Secondo molti, la democrazia di mercato, alla gente non sembrerebbe più di vitale importanza,
malgrado mercato e democrazia abbiamo apportato benefici all’umanità. C’è chi propone di
rinunciare ai mercati, e chi sostiene che la democrazia è obsoleta.

Qualcuno propone economie dal volto più umano o prevede un lungo declino, mentre altri, che
detestano la complessità sociale, preferiscono una miscela di potere elitario e politica dirigista che
possa imitare l’autoritarismo cinese.

Hannah Arendt si è occupata di queste cose più di sessant’anni fa nelle “Origini del totalitarismo”,
dove ha seguito il percorso che porta dall’annullamento dell’individualità alle ideologie totalitarie.
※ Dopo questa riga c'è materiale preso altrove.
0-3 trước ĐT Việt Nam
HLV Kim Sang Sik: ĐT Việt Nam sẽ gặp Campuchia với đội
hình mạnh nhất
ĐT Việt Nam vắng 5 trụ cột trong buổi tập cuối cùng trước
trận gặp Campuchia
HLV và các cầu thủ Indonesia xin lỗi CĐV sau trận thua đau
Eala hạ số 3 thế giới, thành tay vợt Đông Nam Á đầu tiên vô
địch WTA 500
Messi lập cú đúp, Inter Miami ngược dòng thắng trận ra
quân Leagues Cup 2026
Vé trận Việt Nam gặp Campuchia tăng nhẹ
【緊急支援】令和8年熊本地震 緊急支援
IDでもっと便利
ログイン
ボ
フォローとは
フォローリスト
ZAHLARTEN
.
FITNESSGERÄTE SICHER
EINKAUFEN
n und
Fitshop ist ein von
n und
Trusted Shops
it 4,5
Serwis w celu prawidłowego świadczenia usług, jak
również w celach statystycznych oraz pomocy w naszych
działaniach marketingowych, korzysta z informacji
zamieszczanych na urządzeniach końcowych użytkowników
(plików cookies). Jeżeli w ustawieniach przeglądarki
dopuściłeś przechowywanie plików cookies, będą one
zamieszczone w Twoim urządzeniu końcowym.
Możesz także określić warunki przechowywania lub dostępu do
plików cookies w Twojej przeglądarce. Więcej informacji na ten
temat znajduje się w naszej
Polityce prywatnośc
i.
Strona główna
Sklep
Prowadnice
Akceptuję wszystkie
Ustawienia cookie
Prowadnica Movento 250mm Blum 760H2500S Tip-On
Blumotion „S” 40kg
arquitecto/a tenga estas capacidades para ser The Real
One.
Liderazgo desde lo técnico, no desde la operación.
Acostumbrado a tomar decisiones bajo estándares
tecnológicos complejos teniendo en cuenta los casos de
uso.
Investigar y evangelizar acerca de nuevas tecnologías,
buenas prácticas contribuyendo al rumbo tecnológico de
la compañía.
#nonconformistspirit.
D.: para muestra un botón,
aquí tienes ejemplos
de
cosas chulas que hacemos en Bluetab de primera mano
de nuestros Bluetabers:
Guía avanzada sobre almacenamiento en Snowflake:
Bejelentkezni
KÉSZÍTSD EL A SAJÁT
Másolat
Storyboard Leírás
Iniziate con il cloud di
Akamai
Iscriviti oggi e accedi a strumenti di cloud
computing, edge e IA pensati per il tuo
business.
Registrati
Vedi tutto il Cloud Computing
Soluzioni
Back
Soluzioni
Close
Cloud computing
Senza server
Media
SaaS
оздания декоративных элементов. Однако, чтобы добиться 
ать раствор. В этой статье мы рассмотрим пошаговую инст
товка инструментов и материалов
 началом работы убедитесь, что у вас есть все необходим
L’era del capitalismo della sorveglianza ci sta insegnando il valore insostituibile delle nostre più
grandi conquiste morali e politiche proprio perché minaccia di distruggerle. Ci ricorda che la
fiducia condivisa è la sola che possa proteggerci dall’incertezza.

La buona notizia è che il pluralismo e i valori veramente liberali restano popolari. Molte persone
vogliono essere trattate come individui, non come parte di un gruppo; giudicano ciò che viene
detto, non solo chi lo sta dicendo. Molte ferite che affliggono la vita pubblica riflettono il clima dei
social media e dei campus, non quello della società in generale. La maggior parte degli studenti
non sottoscrive la visione della sinistra radicale nei campus universitari. Tuttavia, i sostenitori
della democrazia liberale farebbero bene a ricordare che i grandi liberali del dopoguerra, in un
modo o nell’altro, hanno tutti affermato come gli individui debbano avere la forza di resistere
all’oppressione dei grandi gruppi. Questo, sicuramente, è il punto dove inizia il pensiero liberale.